++++ Source document
I will also do my best to help make my students more adept and robust learners by integrating personal development into their intellectual progress. I will invite students to devote a little time to thinking about how they learn. Students may have different learning styles: some think of learning as relying on experts, getting the right answers and memorizing them, others are more comfortable with feelings-based judgments than with evidence and argumentation, some minimalists provide their teachers the bare minimum of what is asked, and still others need repeated reinforcement of what was learned. During class I might briefly point out where one way of learning may be more or less advantageous and why. This would challenge receptive students to think of consciously complementing their natural learning mode with another when that would serve them better. I could suggest how they might deal with the compromise involved in shifting styles (such as keeping a list of intriguing tangential course topics to revisit, when less pressed by the time demands of the syllabus into a more focused procedural learning mode).
Possessing a Prepared Mind
As most of my students will be undergraduates who often have an undeclared major or undecided specialty, I will strive to provide them the underlying general purpose learning concepts and tools that are portable to other disciplines. One part of developing a prepared mind is to cultivate the generic research and investigative skills that can be applied in new domains and contexts, e.g., to see the forest for the trees but also to know when to focus on one tree or to exploit analogies that relate trees and forests in one discipline to those in another. These are the powerful meta-learning techniques that allow a learner to solve a problem in one disciple by importing the analogous solution in another. These techniques allow students to mix their domain knowledge with other disciplines and create one of the most fertile areas for generating great new ideas. These well-prepared minds can then make the most of new intercultural or interdisciplinary interactions, expand what they know, and boost their contribution.
My “Secret Sauce”
++++++++
# Set of tasks
[1] In the teaching statement, what does the writer suggest students keep a list of when shifting learning styles?
[2] Proceed with the teaching statement from its final line, writing the section it begins.
++++ Stored data
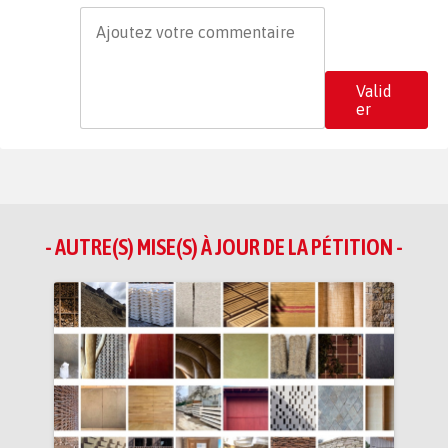
Valid
er
- AUTRE(S) MISE(S) À JOUR DE LA PÉTITION -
++++++++
# Expected responses
[1] Intriguing tangential course topics to revisit later.

[2]
I will also strive, while helping them in the above three components of learning, to give them a foundation on which, in their introspective moments, they can stand to view themselves as individuals and also to look beyond their present horizon and think about the bigger picture and contemplate their roles in society and organizations..
So much depends on the individual; I will try to understand as best I can who my students are as people. Certainly, I will be mindful of factors about their education that are revealed through their speech, writing, and behavior. But I would also, as an ideal, get to know them as individuals if possible. Since teaching will be my post retirement career, I would expect to be more extravagant with office hours and have the time to learn about my students So that I know: Who is the first college student in their family?, who wants to be a doctor?, get into UVA or Harvard?, and who might be working two jobs or sleeping in their car?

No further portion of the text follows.